:: WHAT THE TASK ASKS ::
Repeat the lines of the data that follow, please, starting at the first and stopping after the one with "It should be".

:: DATA RECORDS ::
• • •
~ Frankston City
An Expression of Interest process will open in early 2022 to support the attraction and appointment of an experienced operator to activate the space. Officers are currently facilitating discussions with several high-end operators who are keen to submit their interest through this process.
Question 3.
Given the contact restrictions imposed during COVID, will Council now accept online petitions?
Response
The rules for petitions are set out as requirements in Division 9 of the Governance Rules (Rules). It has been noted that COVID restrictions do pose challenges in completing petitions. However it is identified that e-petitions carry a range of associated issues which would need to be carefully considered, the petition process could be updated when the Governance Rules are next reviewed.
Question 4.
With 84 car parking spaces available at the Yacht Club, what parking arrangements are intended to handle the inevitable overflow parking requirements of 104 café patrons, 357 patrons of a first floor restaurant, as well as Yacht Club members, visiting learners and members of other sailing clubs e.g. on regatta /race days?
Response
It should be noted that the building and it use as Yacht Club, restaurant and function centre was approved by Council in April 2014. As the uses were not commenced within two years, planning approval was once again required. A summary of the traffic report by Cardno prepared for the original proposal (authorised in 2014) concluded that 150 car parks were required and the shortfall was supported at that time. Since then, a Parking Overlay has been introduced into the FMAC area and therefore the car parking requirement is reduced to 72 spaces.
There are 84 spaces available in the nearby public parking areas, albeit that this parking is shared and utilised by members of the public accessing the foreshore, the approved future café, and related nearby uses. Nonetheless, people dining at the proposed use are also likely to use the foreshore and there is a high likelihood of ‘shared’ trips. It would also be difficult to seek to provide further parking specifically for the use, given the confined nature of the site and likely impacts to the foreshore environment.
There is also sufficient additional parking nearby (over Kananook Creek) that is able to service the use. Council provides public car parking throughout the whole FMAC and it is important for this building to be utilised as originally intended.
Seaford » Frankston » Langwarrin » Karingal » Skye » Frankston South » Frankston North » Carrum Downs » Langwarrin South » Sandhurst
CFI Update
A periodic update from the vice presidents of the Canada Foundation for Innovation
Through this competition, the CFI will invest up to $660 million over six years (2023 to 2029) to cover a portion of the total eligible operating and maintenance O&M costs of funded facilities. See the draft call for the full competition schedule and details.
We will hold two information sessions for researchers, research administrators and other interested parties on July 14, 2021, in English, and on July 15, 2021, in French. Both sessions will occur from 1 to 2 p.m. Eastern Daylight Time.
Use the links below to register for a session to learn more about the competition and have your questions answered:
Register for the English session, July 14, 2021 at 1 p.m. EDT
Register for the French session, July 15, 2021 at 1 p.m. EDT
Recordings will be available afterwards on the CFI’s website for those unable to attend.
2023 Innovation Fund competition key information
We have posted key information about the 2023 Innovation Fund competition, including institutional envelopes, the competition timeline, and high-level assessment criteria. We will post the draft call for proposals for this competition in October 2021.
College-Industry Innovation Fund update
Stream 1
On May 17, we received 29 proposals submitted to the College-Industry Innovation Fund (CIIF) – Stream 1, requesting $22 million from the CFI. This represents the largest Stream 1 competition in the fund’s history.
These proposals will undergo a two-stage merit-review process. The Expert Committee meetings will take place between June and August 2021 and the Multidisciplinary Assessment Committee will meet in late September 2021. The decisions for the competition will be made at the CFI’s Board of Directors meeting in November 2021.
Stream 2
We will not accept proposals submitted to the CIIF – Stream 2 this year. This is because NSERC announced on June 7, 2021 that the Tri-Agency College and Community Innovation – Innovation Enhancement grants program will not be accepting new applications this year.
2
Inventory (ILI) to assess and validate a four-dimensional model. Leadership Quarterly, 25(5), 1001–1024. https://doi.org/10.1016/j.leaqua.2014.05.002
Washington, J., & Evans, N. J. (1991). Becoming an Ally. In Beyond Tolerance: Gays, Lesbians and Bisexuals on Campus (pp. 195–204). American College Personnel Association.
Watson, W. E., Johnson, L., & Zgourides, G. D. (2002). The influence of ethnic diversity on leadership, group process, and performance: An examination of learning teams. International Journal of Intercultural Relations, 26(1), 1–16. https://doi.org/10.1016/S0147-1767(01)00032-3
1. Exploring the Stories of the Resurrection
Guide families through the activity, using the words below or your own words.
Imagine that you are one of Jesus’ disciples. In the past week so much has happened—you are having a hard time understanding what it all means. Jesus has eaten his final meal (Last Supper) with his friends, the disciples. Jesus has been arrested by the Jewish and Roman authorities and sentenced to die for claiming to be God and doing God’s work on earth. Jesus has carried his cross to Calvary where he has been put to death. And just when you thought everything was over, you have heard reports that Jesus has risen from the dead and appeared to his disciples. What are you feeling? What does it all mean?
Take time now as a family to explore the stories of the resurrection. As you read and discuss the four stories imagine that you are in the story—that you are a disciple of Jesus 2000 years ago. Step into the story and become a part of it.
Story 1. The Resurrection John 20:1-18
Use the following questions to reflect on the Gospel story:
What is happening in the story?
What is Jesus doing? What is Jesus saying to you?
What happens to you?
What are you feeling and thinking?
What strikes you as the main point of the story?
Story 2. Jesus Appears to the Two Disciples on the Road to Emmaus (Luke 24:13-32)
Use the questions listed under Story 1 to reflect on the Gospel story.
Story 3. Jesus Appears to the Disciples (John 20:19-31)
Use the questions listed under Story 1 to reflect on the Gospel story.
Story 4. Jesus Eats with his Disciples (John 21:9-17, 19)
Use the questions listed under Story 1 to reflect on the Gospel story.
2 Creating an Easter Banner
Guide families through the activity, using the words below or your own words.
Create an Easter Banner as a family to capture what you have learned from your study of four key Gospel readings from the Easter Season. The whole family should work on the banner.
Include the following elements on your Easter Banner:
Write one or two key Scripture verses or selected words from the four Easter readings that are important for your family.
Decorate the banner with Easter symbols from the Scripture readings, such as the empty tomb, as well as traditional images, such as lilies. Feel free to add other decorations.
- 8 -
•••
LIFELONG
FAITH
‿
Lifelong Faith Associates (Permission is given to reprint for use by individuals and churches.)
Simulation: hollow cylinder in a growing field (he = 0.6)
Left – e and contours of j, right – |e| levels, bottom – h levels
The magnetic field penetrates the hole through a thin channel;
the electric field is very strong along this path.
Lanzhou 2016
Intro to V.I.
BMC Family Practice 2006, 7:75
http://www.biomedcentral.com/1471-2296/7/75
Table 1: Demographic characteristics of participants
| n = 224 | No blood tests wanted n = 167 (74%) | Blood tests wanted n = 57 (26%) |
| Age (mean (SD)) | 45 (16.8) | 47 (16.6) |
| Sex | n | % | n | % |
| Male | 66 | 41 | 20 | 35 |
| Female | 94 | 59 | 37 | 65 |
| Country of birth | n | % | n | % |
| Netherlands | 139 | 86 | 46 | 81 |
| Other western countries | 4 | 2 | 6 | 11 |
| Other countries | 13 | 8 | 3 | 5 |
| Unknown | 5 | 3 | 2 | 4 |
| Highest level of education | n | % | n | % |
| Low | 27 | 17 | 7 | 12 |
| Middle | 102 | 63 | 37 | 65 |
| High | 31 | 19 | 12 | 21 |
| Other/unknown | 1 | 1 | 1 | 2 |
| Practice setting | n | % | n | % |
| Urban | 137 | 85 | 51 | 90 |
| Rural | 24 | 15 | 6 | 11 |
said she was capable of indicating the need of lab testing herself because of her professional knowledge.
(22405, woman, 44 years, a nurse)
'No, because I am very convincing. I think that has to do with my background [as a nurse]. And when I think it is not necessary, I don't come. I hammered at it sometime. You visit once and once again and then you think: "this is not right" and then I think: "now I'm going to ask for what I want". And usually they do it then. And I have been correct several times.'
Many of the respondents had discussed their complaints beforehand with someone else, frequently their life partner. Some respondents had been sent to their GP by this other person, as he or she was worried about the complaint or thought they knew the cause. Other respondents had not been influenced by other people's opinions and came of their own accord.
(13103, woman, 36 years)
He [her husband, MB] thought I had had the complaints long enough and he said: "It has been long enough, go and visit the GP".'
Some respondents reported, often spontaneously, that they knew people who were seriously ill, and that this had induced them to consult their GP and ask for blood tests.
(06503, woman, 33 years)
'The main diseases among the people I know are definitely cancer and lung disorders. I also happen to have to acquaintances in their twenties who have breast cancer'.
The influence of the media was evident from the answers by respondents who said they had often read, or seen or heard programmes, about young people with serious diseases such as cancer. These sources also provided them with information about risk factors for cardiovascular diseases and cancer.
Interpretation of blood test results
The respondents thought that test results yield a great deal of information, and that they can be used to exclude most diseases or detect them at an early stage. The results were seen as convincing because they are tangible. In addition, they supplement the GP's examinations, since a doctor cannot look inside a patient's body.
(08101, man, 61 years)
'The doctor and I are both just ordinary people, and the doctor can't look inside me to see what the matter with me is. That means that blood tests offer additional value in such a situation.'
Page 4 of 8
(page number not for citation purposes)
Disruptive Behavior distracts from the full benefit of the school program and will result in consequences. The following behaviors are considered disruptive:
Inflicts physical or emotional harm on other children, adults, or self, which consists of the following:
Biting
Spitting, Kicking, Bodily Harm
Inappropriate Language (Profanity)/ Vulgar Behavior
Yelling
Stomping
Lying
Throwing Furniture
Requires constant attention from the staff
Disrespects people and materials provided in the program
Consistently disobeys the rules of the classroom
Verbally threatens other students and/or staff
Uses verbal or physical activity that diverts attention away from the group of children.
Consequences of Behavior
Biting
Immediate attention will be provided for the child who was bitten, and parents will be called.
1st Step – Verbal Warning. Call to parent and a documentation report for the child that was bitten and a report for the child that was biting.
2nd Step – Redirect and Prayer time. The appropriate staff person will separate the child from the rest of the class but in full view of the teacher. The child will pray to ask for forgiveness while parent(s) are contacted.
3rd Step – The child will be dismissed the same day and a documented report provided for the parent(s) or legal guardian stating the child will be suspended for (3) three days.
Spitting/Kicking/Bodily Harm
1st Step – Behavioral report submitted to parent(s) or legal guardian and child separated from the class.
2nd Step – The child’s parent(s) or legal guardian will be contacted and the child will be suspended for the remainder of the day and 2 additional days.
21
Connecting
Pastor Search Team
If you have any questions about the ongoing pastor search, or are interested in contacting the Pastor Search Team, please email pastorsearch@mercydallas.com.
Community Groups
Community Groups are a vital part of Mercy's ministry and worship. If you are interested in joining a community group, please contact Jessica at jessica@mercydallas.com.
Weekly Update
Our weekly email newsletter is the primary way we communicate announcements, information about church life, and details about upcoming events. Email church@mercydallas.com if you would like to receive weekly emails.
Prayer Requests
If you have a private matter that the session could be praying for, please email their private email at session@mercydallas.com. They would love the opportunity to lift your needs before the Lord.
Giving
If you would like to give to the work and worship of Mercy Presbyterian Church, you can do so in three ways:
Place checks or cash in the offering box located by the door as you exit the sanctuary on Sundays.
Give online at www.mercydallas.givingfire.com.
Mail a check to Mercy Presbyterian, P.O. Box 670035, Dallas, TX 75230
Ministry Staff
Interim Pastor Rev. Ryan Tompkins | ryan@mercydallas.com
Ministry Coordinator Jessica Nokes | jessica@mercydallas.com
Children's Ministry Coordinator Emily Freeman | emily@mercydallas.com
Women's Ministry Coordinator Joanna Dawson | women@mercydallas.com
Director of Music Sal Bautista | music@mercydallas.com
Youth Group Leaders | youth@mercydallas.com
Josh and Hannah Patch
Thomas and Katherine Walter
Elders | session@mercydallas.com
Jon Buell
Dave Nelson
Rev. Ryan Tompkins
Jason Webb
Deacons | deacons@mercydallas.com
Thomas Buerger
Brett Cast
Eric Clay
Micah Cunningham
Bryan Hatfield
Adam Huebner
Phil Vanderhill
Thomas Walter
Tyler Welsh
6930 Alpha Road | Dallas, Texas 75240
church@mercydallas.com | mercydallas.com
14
• • •
:: REPLY ::
~ Frankston City
An Expression of Interest process will open in early 2022 to support the attraction and appointment of an experienced operator to activate the space. Officers are currently facilitating discussions with several high-end operators who are keen to submit their interest through this process.
Question 3.
Given the contact restrictions imposed during COVID, will Council now accept online petitions?
Response
The rules for petitions are set out as requirements in Division 9 of the Governance Rules (Rules). It has been noted that COVID restrictions do pose challenges in completing petitions. However it is identified that e-petitions carry a range of associated issues which would need to be carefully considered, the petition process could be updated when the Governance Rules are next reviewed.
Question 4.
With 84 car parking spaces available at the Yacht Club, what parking arrangements are intended to handle the inevitable overflow parking requirements of 104 café patrons, 357 patrons of a first floor restaurant, as well as Yacht Club members, visiting learners and members of other sailing clubs e.g. on regatta /race days?
Response
It should be noted that the building and it use as Yacht Club, restaurant and function centre was approved by Council in April 2014. As the uses were not commenced within two years, planning approval was once again required. A summary of the traffic report by Cardno prepared for the original proposal (authorised in 2014) concluded that 150 car parks were required and the shortfall was supported at that time. Since then, a Parking Overlay has been introduced into the FMAC area and therefore the car parking requirement is reduced to 72 spaces.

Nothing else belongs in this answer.